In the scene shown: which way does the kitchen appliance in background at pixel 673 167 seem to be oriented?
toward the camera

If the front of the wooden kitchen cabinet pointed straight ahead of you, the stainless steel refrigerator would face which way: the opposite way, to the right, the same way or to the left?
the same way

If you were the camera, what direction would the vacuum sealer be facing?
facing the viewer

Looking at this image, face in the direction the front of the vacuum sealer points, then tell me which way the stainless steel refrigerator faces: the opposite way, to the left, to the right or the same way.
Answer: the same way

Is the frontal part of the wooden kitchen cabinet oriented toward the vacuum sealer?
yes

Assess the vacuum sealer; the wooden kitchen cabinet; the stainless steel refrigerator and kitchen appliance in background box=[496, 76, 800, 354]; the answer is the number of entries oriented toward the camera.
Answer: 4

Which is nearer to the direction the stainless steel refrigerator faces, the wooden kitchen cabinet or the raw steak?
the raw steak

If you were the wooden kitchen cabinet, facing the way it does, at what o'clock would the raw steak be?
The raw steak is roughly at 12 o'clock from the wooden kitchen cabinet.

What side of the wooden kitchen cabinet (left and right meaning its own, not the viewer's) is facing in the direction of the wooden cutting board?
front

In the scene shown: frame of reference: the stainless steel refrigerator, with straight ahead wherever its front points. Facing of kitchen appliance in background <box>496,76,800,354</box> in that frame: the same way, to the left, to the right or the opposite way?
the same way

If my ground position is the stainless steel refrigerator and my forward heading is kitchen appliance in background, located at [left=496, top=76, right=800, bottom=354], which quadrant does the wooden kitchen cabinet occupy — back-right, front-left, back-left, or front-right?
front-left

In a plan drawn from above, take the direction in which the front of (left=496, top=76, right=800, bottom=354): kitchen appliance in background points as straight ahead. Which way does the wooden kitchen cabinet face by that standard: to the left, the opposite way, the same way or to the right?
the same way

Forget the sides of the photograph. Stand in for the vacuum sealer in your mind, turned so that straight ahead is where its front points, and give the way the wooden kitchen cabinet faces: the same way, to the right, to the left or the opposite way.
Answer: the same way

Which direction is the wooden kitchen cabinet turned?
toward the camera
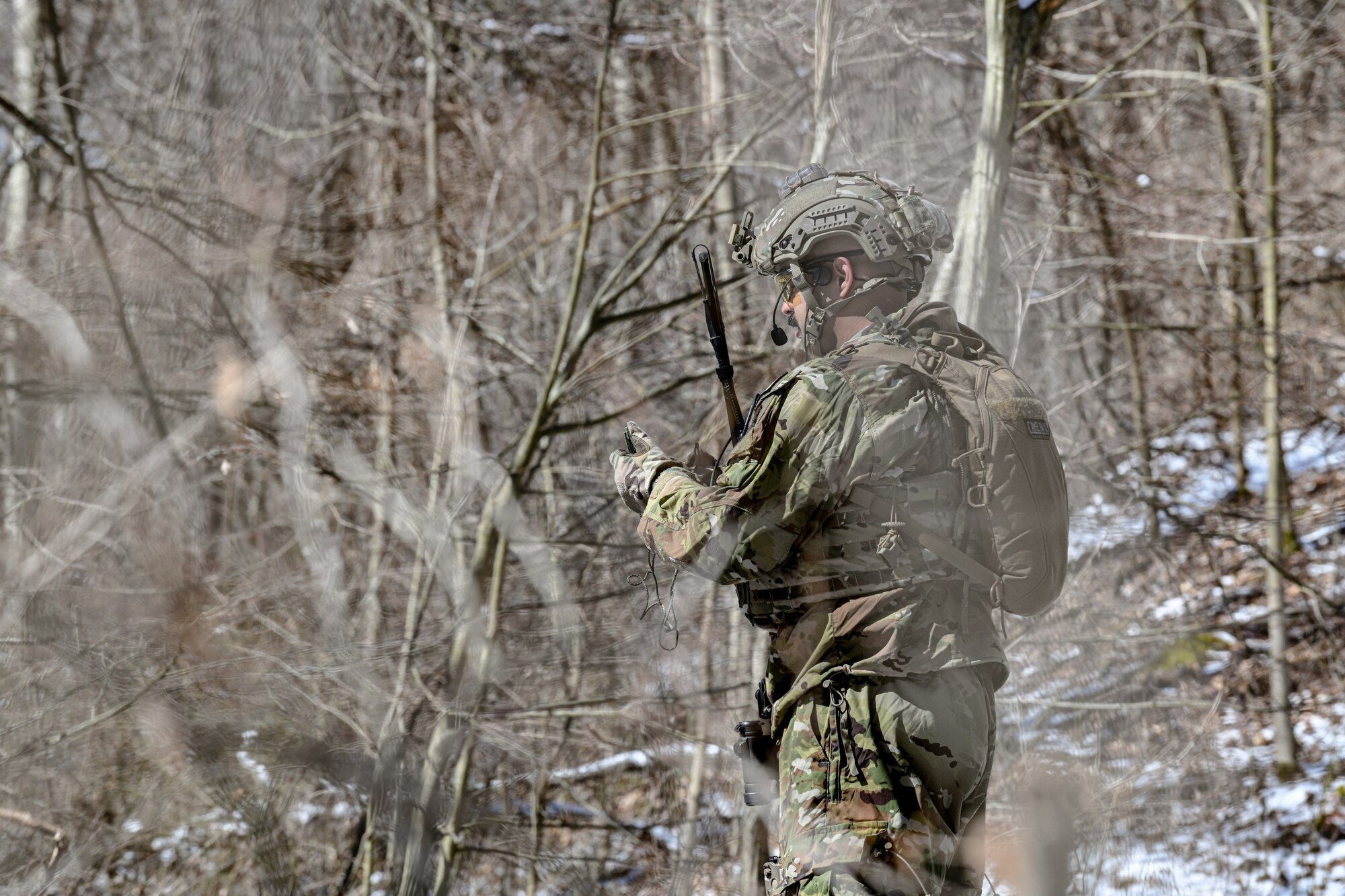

· · · · · · ·

- WORK TASK -
Rewrite all of the items above with "stainless steel refrigerator" swapped for "silver refrigerator" wherever it occurs, leaving everything else unchanged. Omit the pictures.

- WORKED SOLUTION -
In the scene shown: which way does the kitchen appliance in background at pixel 673 167 seem to be oriented?
toward the camera

If the front of the wooden kitchen cabinet pointed straight ahead of you, the silver refrigerator would face which way: the opposite way, to the right, the same way or to the left?
the same way

If you were the camera, what direction would the vacuum sealer be facing?
facing the viewer

Looking at this image, face in the direction the front of the vacuum sealer points, then tell me which way the silver refrigerator faces: the opposite way, to the left, to the right or the same way.
Answer: the same way

Is the frontal part of the wooden kitchen cabinet oriented toward the vacuum sealer?
yes

Assess the vacuum sealer; the wooden kitchen cabinet; the silver refrigerator and kitchen appliance in background box=[496, 76, 800, 354]; the answer is the number of entries oriented toward the camera.
Answer: 4

Which is nearer to the direction the silver refrigerator faces, the wooden kitchen cabinet or the raw steak?
the raw steak

If you were the wooden kitchen cabinet, facing the way it does, at what o'clock would the raw steak be?
The raw steak is roughly at 12 o'clock from the wooden kitchen cabinet.

What side of the wooden kitchen cabinet (left and right meaning its own, not the viewer's) is facing in the direction of the wooden cutting board?
front

In the scene shown: frame of reference: the silver refrigerator, with straight ahead wherever its front points. Facing of kitchen appliance in background <box>496,76,800,354</box> in that frame: the same way, to the left, to the right or the opposite way?
the same way

If my ground position is the silver refrigerator and my forward heading is kitchen appliance in background, located at [left=496, top=76, right=800, bottom=354], which quadrant does the wooden kitchen cabinet occupy — back-right, front-left, back-left, or front-right?
front-left

In a plan drawn from above, take the direction in which the front of (left=496, top=76, right=800, bottom=354): kitchen appliance in background points as straight ahead. Which way does the wooden kitchen cabinet face by that standard: to the left, the opposite way, the same way or to the right?
the same way

Forget the sides of the photograph. Stand in for the vacuum sealer in your mind, turned so that straight ahead is where its front points, and give the way the wooden kitchen cabinet faces: the same way, to the right, to the left or the opposite way.
Answer: the same way

Which direction is the wooden kitchen cabinet turned?
toward the camera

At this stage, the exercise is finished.